#### Selected text:
---
Learn in-depth about text pre-processing techniques, like stopword removal, lemmatization, n-grams, and tf-idf. To do this, you can refer to my other courses on LinkedIn Learning.
Explore text machine learning at scale with big data technologies, build an end-to-end live project for text analytics in your organization. This will give you the hands-on experience that can help build your skillset.
---
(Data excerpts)
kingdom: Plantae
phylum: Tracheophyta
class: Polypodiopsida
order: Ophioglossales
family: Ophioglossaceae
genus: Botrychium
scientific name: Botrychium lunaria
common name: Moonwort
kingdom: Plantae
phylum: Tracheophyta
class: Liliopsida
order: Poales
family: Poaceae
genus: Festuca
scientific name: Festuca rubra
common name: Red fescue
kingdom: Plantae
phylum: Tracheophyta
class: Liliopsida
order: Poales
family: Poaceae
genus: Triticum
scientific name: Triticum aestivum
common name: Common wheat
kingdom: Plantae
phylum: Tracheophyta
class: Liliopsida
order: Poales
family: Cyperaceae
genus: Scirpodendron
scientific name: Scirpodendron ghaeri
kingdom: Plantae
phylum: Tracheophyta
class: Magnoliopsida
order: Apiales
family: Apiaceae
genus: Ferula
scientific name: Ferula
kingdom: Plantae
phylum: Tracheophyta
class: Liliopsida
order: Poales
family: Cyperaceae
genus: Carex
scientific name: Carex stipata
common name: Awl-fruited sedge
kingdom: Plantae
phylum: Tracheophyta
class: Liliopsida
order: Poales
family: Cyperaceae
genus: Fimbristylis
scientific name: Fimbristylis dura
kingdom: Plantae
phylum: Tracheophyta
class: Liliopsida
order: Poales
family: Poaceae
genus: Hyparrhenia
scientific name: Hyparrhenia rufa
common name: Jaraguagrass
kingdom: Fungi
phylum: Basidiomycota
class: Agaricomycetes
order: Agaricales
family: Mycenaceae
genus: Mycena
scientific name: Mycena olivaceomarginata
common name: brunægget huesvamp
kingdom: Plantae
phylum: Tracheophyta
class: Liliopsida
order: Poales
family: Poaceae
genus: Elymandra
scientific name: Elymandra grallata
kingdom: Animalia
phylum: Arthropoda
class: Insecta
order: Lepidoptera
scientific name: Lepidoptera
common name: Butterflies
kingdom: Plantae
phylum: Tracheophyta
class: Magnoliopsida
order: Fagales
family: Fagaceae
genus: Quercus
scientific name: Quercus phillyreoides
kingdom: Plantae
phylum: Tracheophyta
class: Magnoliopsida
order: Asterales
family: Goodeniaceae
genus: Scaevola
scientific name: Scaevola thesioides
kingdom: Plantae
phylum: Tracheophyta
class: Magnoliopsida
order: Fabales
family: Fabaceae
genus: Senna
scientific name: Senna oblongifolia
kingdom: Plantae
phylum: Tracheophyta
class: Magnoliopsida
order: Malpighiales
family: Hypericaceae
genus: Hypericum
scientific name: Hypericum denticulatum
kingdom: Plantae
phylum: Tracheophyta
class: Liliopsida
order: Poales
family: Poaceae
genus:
---
#### What to do:
Can you echo the stretch of the text-analytics study tips from "Learn in-depth about" through "on LinkedIn Learning."? This data was taken from a separate source.

#### Answer space:
Learn in-depth about text pre-processing techniques, like stopword removal, lemmatization, n-grams, and tf-idf. To do this, you can refer to my other courses on LinkedIn Learning.